» What is needed:
Give only the number of lines in the rows that contain the string "with", counting case as it is written.

» Given records:
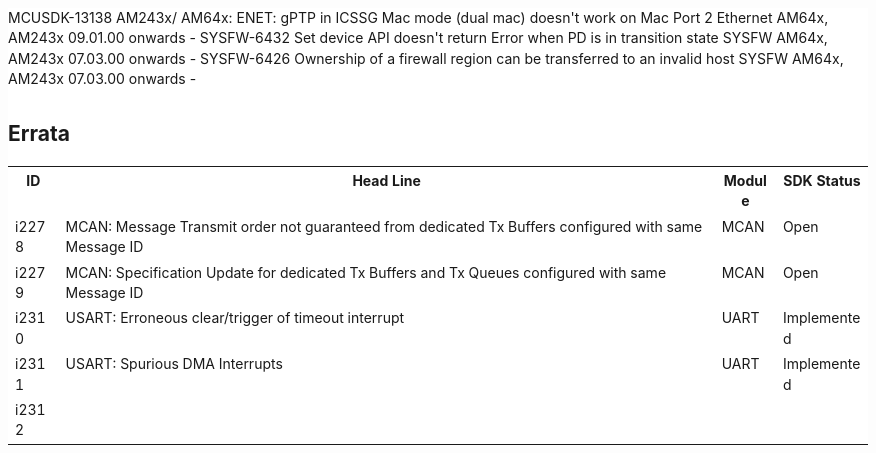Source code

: </tr>
<tr>
    <td> MCUSDK-13138
    <td> AM243x/ AM64x: ENET: gPTP in ICSSG Mac mode (dual mac) doesn't work on Mac Port 2
    <td> Ethernet
    <td> AM64x, AM243x
    <td> 09.01.00 onwards
    <td> -
</tr>
<tr>
    <td> SYSFW-6432
    <td> Set device API doesn't return Error when PD is in transition state
    <td> SYSFW
    <td> AM64x, AM243x
    <td> 07.03.00 onwards
    <td> -
</tr>
<tr>
    <td> SYSFW-6426
    <td> Ownership of a firewall region can be transferred to an invalid host
    <td> SYSFW
    <td> AM64x, AM243x
    <td> 07.03.00 onwards
    <td> -
</tr>
</table>

## Errata
<table>
<tr>
    <th> ID
    <th> Head Line
    <th> Module
    <th> SDK Status
</tr>
<tr>
    <td> i2278
    <td> MCAN: Message Transmit order not guaranteed from dedicated Tx Buffers configured with same Message ID
    <td> MCAN
    <td> Open
</tr>
<tr>
    <td> i2279
    <td> MCAN: Specification Update for dedicated Tx Buffers and Tx Queues configured with same Message ID
    <td> MCAN
    <td> Open
</tr>
<tr>
    <td> i2310
    <td> USART: Erroneous clear/trigger of timeout interrupt
    <td> UART
    <td> Implemented
</tr>
<tr>
    <td> i2311
    <td> USART: Spurious DMA Interrupts
    <td> UART
    <td> Implemented
</tr>
<tr>
    <td> i2312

» Your solution:
2